In campaigning terms I cannot see common cause with a position which seeks to protect all present practice in relation to benefits. To do so is to invite the government to ignore what we have to say. An example of this is the Western Mail’s leading article following Iain Duncan Smith’s suggestion to unemployed people in Merthyr that they travel to Cardiff for work. The paper seemed to suggest that it was unreasonable to expect people to catch a bus at 7.55 am to go to work. I will not pass judgement on this but surely such an expectation stands no comparison with applying pressure and threats to the income of vulnerable and lonely people with florid schizophrenia, for example: we need to open the government’s eyes to those people’s needs – and to open the eyes of the likes of Atos Origin, the contractor which is reviewing ESA clients for the government and making a dog’s breakfast of far too many cases.

Hafal will certainly take up the challenge and we are already engaging with DWP to try to establish good practice in reviewing cases. We have also assisted hundreds of our clients this summer through our “Ease the Squeeze” campaign which included advice on ESA.

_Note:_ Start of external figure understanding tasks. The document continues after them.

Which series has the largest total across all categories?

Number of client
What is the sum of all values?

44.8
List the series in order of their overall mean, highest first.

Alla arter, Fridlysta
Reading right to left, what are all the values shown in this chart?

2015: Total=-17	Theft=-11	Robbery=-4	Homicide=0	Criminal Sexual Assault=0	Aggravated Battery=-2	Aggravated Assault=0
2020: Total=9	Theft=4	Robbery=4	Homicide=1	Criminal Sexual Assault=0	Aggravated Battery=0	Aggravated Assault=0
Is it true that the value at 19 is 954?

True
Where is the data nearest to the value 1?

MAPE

Patients may feel disempowered and frightened by the changes but I would strongly encourage them to take some control by seeking to establish where they personally stand, even if they have not so far experienced any change. You could do worse than visit your Citizens Advice Bureau or other advisor to check out how you might be affected and consider how you will respond to review and change. I’ve said before that the vital advice is to get help before responding to review processes. The clue to getting the right results is to engage both with a benefits specialist such as the Citizens Advice Bureau and also with a mental health organisation which understands your illness – and you need to involve your care coordinator, doctor or psychiatrist, making sure they understand the implications of what they may write or say on your behalf.

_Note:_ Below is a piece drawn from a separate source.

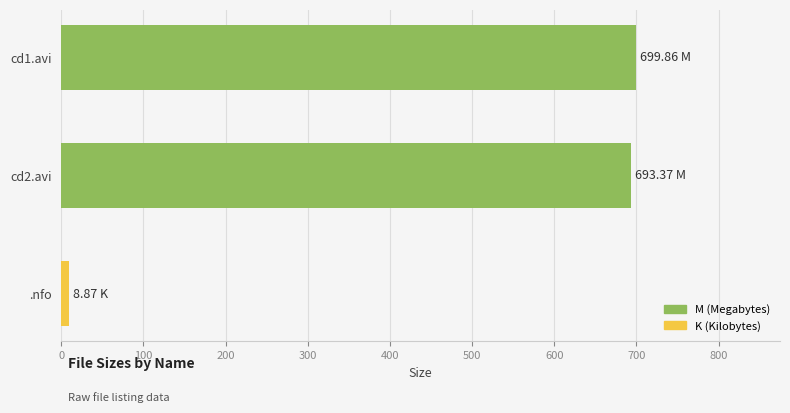

How many values exceed 693?

2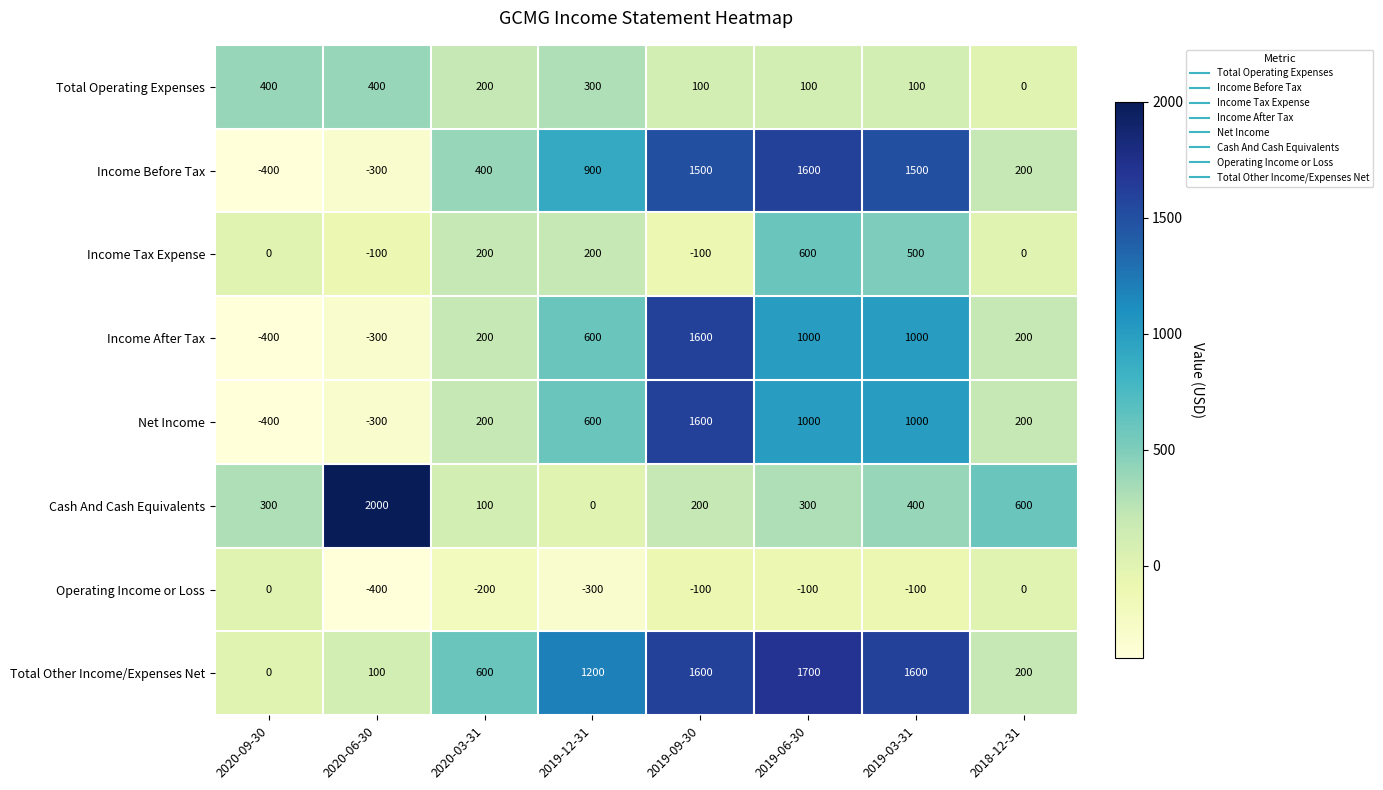

Is it true that Income After Tax equals -300 at 2020-06-30?

True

Postscript: nearly thirty years ago I worked for the CAB broadcasting snippets of advice on Swansea Sound. It was my first proper job after university and we had a lot of fun as well as benefiting from the CAB's matchless training. For shame I also recollect that there was a competition among us to see how much anxiety we could cause for the rather self-important disc jockeys who were super-sensitive about not upsetting their mainly female and middle-aged audience. I won by graphically describing on air certain grounds for divorce then still in statute which wouldn't raise an eyebrow today but sent the poor jock into apoplexy, gurning and gesticulating silently at me to stop, which I didn't of course. Happy days.